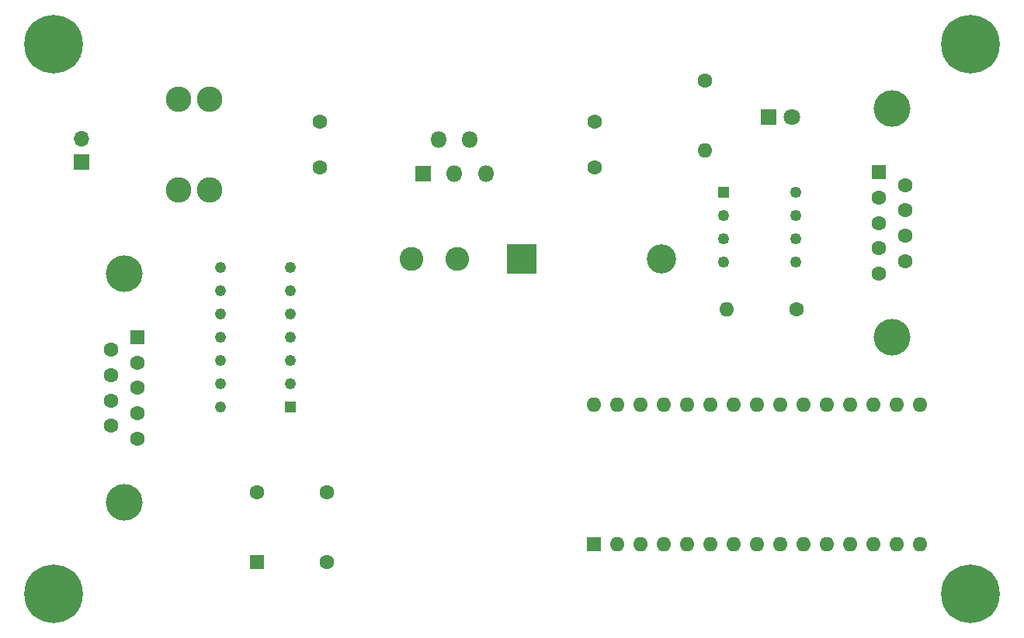
<source format=gbr>
%TF.GenerationSoftware,KiCad,Pcbnew,(6.0.5)*%
%TF.CreationDate,2022-08-25T10:58:41-04:00*%
%TF.ProjectId,TLM-18-Wrap-Up-Supervisor,544c4d2d-3138-42d5-9772-61702d55702d,A*%
%TF.SameCoordinates,Original*%
%TF.FileFunction,Soldermask,Bot*%
%TF.FilePolarity,Negative*%
%FSLAX46Y46*%
G04 Gerber Fmt 4.6, Leading zero omitted, Abs format (unit mm)*
G04 Created by KiCad (PCBNEW (6.0.5)) date 2022-08-25 10:58:41*
%MOMM*%
%LPD*%
G01*
G04 APERTURE LIST*
%ADD10R,1.600000X1.600000*%
%ADD11C,1.600000*%
%ADD12R,1.220000X1.220000*%
%ADD13C,1.220000*%
%ADD14R,1.800000X1.800000*%
%ADD15O,1.800000X1.800000*%
%ADD16R,3.200000X3.200000*%
%ADD17O,3.200000X3.200000*%
%ADD18O,1.600000X1.600000*%
%ADD19C,4.000000*%
%ADD20C,2.780000*%
%ADD21R,1.250000X1.250000*%
%ADD22C,1.250000*%
%ADD23C,6.400000*%
%ADD24C,2.600000*%
%ADD25R,1.700000X1.700000*%
%ADD26O,1.700000X1.700000*%
%ADD27C,1.800000*%
G04 APERTURE END LIST*
D10*
%TO.C,X1*%
X105156000Y-131572000D03*
D11*
X112776000Y-131572000D03*
X112776000Y-123952000D03*
X105156000Y-123952000D03*
%TD*%
D12*
%TO.C,U2*%
X108810000Y-114620000D03*
D13*
X108810000Y-112080000D03*
X108810000Y-109540000D03*
X108810000Y-107000000D03*
X108810000Y-104460000D03*
X108810000Y-101920000D03*
X108810000Y-99380000D03*
X101190000Y-99380000D03*
X101190000Y-101920000D03*
X101190000Y-104460000D03*
X101190000Y-107000000D03*
X101190000Y-109540000D03*
X101190000Y-112080000D03*
X101190000Y-114620000D03*
%TD*%
D11*
%TO.C,C4*%
X142000000Y-83500000D03*
X142000000Y-88500000D03*
%TD*%
D14*
%TO.C,U1*%
X123300000Y-89150000D03*
D15*
X125000000Y-85450000D03*
X126700000Y-89150000D03*
X128400000Y-85450000D03*
X130100000Y-89150000D03*
%TD*%
D16*
%TO.C,D1*%
X134000000Y-98500000D03*
D17*
X149240000Y-98500000D03*
%TD*%
D11*
%TO.C,R2*%
X164000000Y-104000000D03*
D18*
X156380000Y-104000000D03*
%TD*%
D11*
%TO.C,R3*%
X154000000Y-79000000D03*
D18*
X154000000Y-86620000D03*
%TD*%
D10*
%TO.C,A1*%
X141950000Y-129610000D03*
D18*
X144490000Y-129610000D03*
X147030000Y-129610000D03*
X149570000Y-129610000D03*
X152110000Y-129610000D03*
X154650000Y-129610000D03*
X157190000Y-129610000D03*
X159730000Y-129610000D03*
X162270000Y-129610000D03*
X164810000Y-129610000D03*
X167350000Y-129610000D03*
X169890000Y-129610000D03*
X172430000Y-129610000D03*
X174970000Y-129610000D03*
X177510000Y-129610000D03*
X177510000Y-114370000D03*
X174970000Y-114370000D03*
X172430000Y-114370000D03*
X169890000Y-114370000D03*
X167350000Y-114370000D03*
X164810000Y-114370000D03*
X162270000Y-114370000D03*
X159730000Y-114370000D03*
X157190000Y-114370000D03*
X154650000Y-114370000D03*
X152110000Y-114370000D03*
X149570000Y-114370000D03*
X147030000Y-114370000D03*
X144490000Y-114370000D03*
X141950000Y-114370000D03*
%TD*%
D19*
%TO.C,J2*%
X90702331Y-125040000D03*
X90702331Y-100040000D03*
D10*
X92122331Y-107000000D03*
D11*
X92122331Y-109770000D03*
X92122331Y-112540000D03*
X92122331Y-115310000D03*
X92122331Y-118080000D03*
X89282331Y-108385000D03*
X89282331Y-111155000D03*
X89282331Y-113925000D03*
X89282331Y-116695000D03*
%TD*%
D20*
%TO.C,F1*%
X100000000Y-81000000D03*
X96600000Y-81000000D03*
X100000000Y-90920000D03*
X96600000Y-90920000D03*
%TD*%
D11*
%TO.C,C1*%
X112000000Y-88500000D03*
X112000000Y-83500000D03*
%TD*%
D21*
%TO.C,U3*%
X156065000Y-91190000D03*
D22*
X156065000Y-93730000D03*
X156065000Y-96270000D03*
X156065000Y-98810000D03*
X163935000Y-98810000D03*
X163935000Y-96270000D03*
X163935000Y-93730000D03*
X163935000Y-91190000D03*
%TD*%
D23*
%TO.C,*%
X183000000Y-135000000D03*
%TD*%
%TO.C,*%
X83000000Y-75000000D03*
%TD*%
D24*
%TO.C,L1*%
X127000000Y-98500000D03*
X122000000Y-98500000D03*
%TD*%
D19*
%TO.C,J3*%
X174420000Y-82040000D03*
X174420000Y-107040000D03*
D10*
X173000000Y-89000000D03*
D11*
X173000000Y-91770000D03*
X173000000Y-94540000D03*
X173000000Y-97310000D03*
X173000000Y-100080000D03*
X175840000Y-90385000D03*
X175840000Y-93155000D03*
X175840000Y-95925000D03*
X175840000Y-98695000D03*
%TD*%
D25*
%TO.C,J1*%
X86000000Y-87880000D03*
D26*
X86000000Y-85340000D03*
%TD*%
D14*
%TO.C,D2*%
X161000000Y-83000000D03*
D27*
X163540000Y-83000000D03*
%TD*%
D23*
%TO.C,*%
X183000000Y-75000000D03*
%TD*%
%TO.C,REF\u002A\u002A*%
X83000000Y-135000000D03*
%TD*%
M02*

</source>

• • •

= To do =
From the data, pick out every line that includes "format".

= Response below =
<source format=gbr>
G04 Gerber Fmt 4.6, Leading zero omitted, Abs format (unit mm)*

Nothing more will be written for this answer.